The water flow also depends on the low tide and should cause problems in Rio Grande, where the delta that flows into the Patos lagoon, to which the Guaíba is connected, is located. All the water accumulated in the lagoon needs to pass through there to reach the ocean. With new rains and rising tides, the solution may take time.

The researchers remember that, during the flood of 1941, it took 32 days for the lake to drop below three meters again, meaning the end of the overflow.

If weather forecasts are confirmed, the rain should keep the lake level above five meters. Further rainfall is forecast over the weekend. If this is not confirmed, the tendency is for the level to be a little lower, in the four meter range. The projection is that, in any scenario, the flood will remain beyond the 18th.

Professor Rualdo Menegat, from the UFRGS Institute of Geosciences, states that the persistence of flooding is due to the geographical position of the city. Porto Alegre is located at sea level, on the slope of the Southern Plateau. “To compare with São Paulo, it is the location where the municipality of Cubatão is located, between the sea and the mountains. The capital [paulista] It’s at the top of the plateau”, he explains.

He highlights, however, climate change and the lack of prevention policies as determining factors for the current situation.

Porto Alegre’s situation is aggravated by the municipality being on the banks of the Guaíba, where the main rivers that originate in the interior of the state flow into the plateau area. The Jacuí, Taquari/Antas, Sinos, Caí and Gravataí rivers flooded due to the rains in the interior and the water quickly reached the capital because most of them are in narrow valleys, like canyons. This causes the water to descend at a greater speed and carry more clay.

In some of them, it is normal for river levels to rise up to 14 meters during the rainy season. Now, at these points, the elevation was 30 meters. “They’re like slides over 800 meters high”, he compares.

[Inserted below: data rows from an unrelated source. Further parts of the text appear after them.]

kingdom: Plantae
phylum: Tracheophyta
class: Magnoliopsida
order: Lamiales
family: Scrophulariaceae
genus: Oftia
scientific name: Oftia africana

Gravity helps with the accumulation of water in the metropolitan region of Porto Alegre. And its flow also depends on the tide. With storms, the tide remains high, which prevents water from the lake and lagoon from reaching the sea. Lagoa dos Patos has only one outlet point, a small mouth into the Atlantic Ocean in the delta located in the Rio Grande region. “When the tide goes down, it is expected that the water will pass there at speed, which can cause erosion and more destruction”, says Menegat.

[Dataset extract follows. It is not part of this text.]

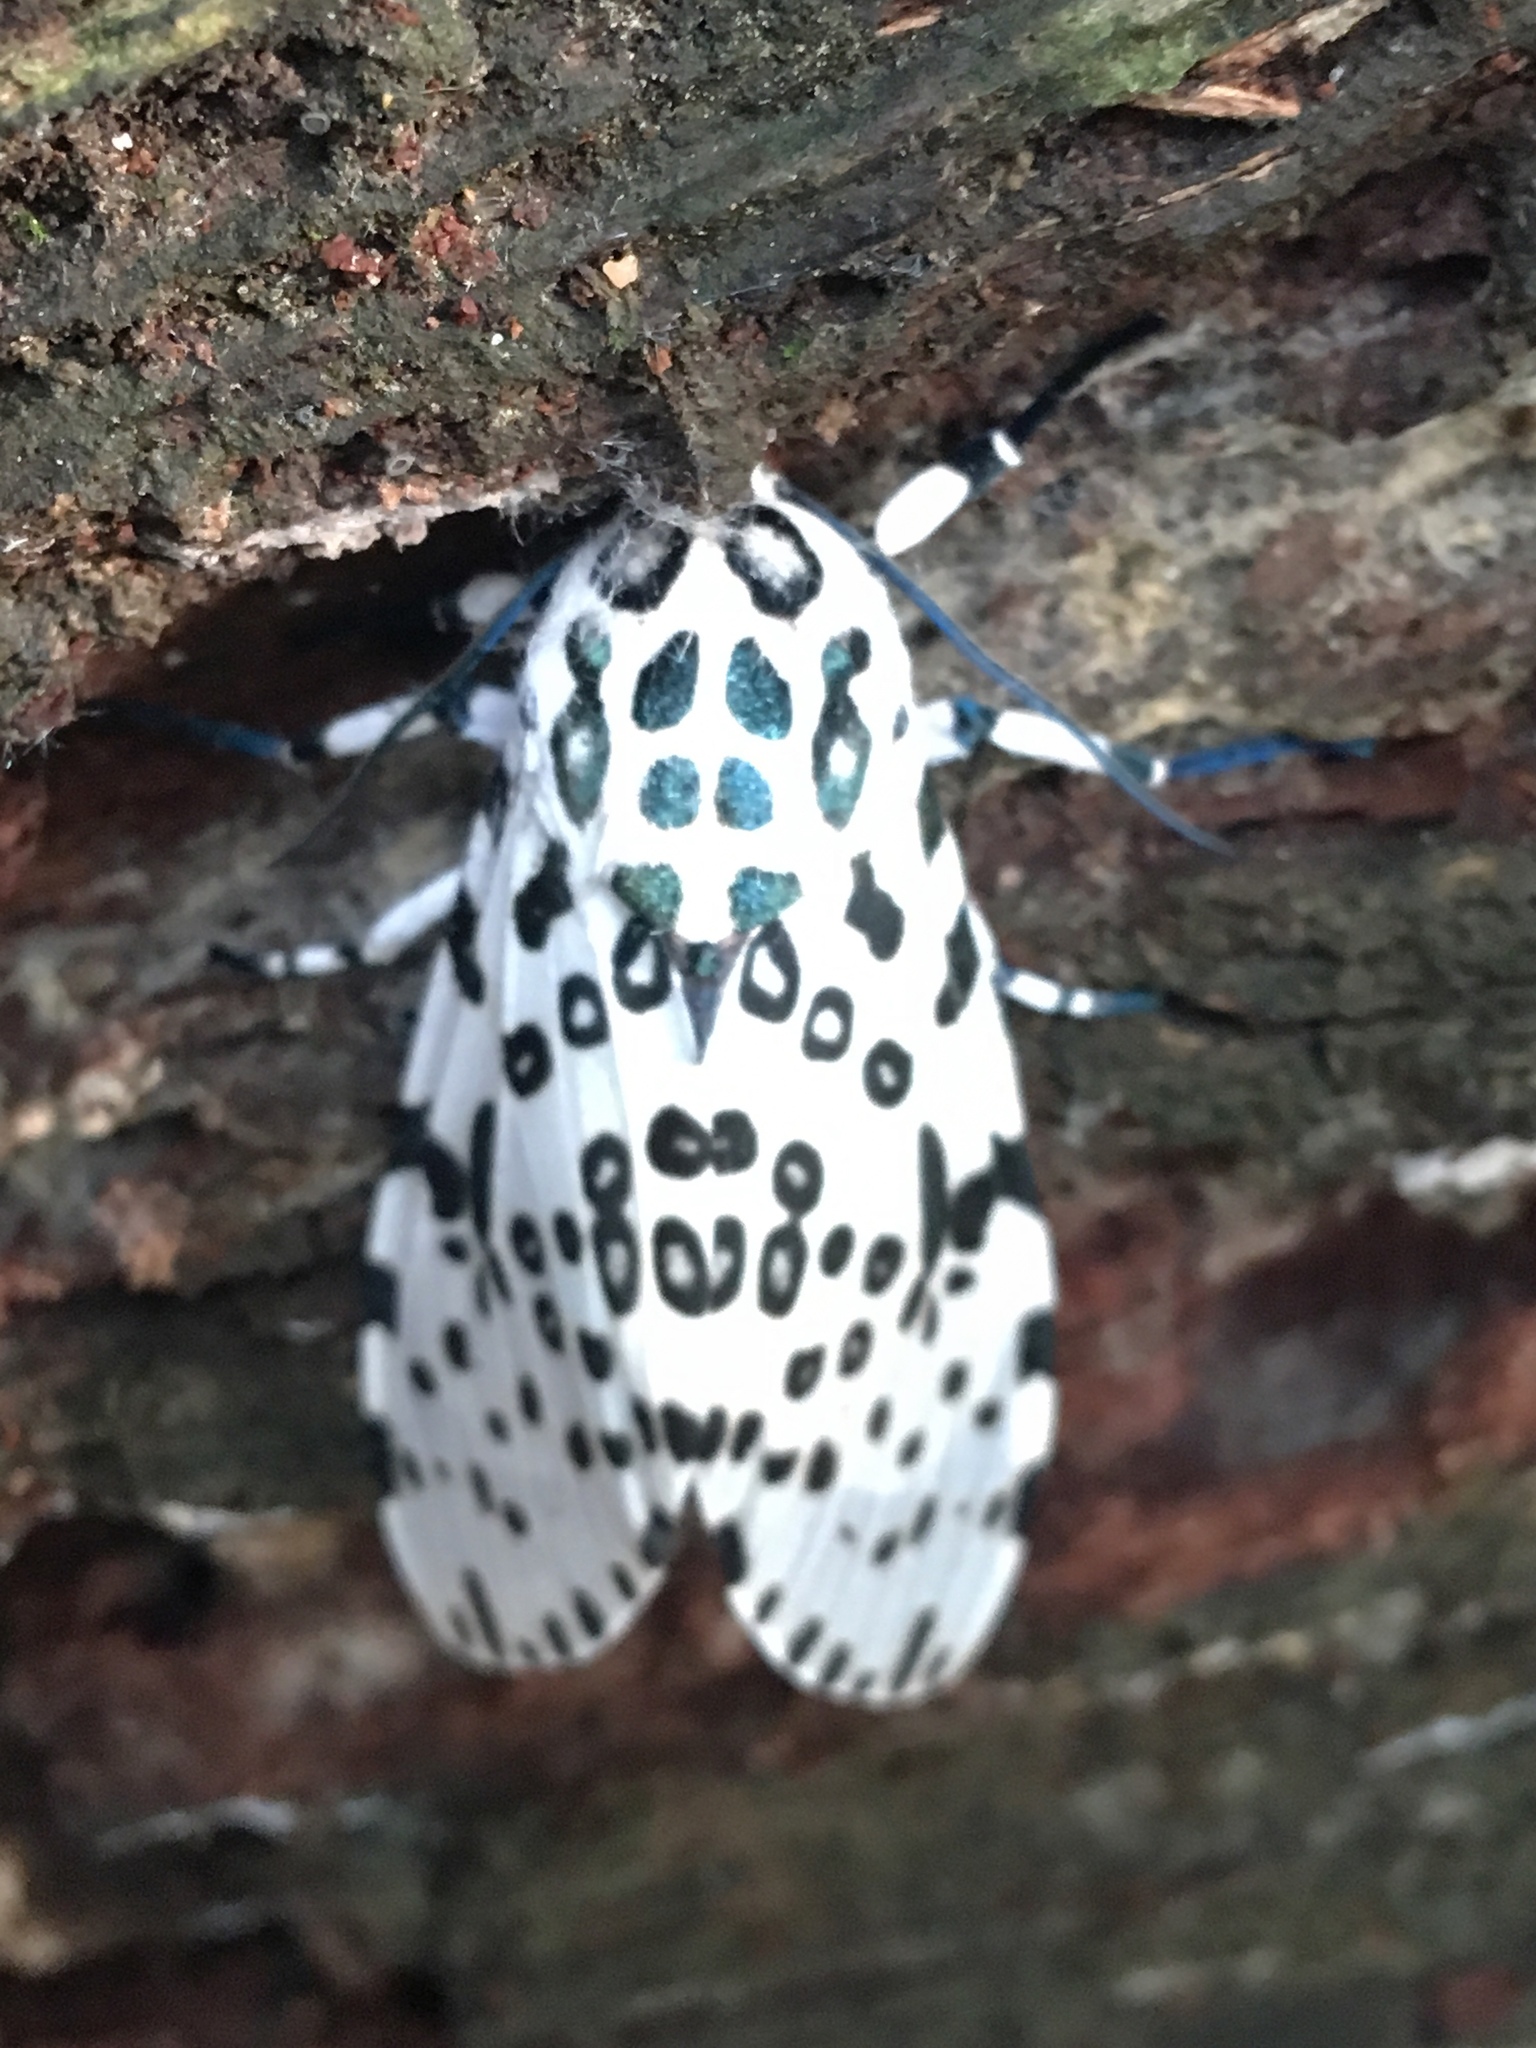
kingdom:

The professor says that the geographical position was fundamental for Porto Alegre to become the capital of Rio Grande do Sul in the 18th century. According to him, the Azoreans had settled in the region precisely because of the logistical ease of being close to the ocean and connected to the rivers that connected with inside.

The proximity that marked the city’s beginnings has been forgotten over the years. “With the flood of 1941, a protection system was created, but there was no awareness of the sensitive place where 4 million inhabitants live today”, he says.

For him, urban populations do not understand the landscape where they live, like the residents of the Roman city of Pompeii, hit by the eruption of the Vesuvius Volcano in the first century. “Man did not dominate the world. There are limits to human occupation,” he says.

Due to the relief, he does not believe that the flood threatens neighboring countries. “Their concern should be greater about the increase in extreme weather events than about this situation itself,” he believes. Menegat recalls that Cyclone Catarina also hit Rio Grande do Sul in 2004. “Problems like this were already common in the northern hemisphere and are now increasingly affecting regions below the Equator”, he says. The high temperature records, for him, are another sign of the problem. According to him, cold fronts encounter a warmer atmosphere, which causes more intense storms.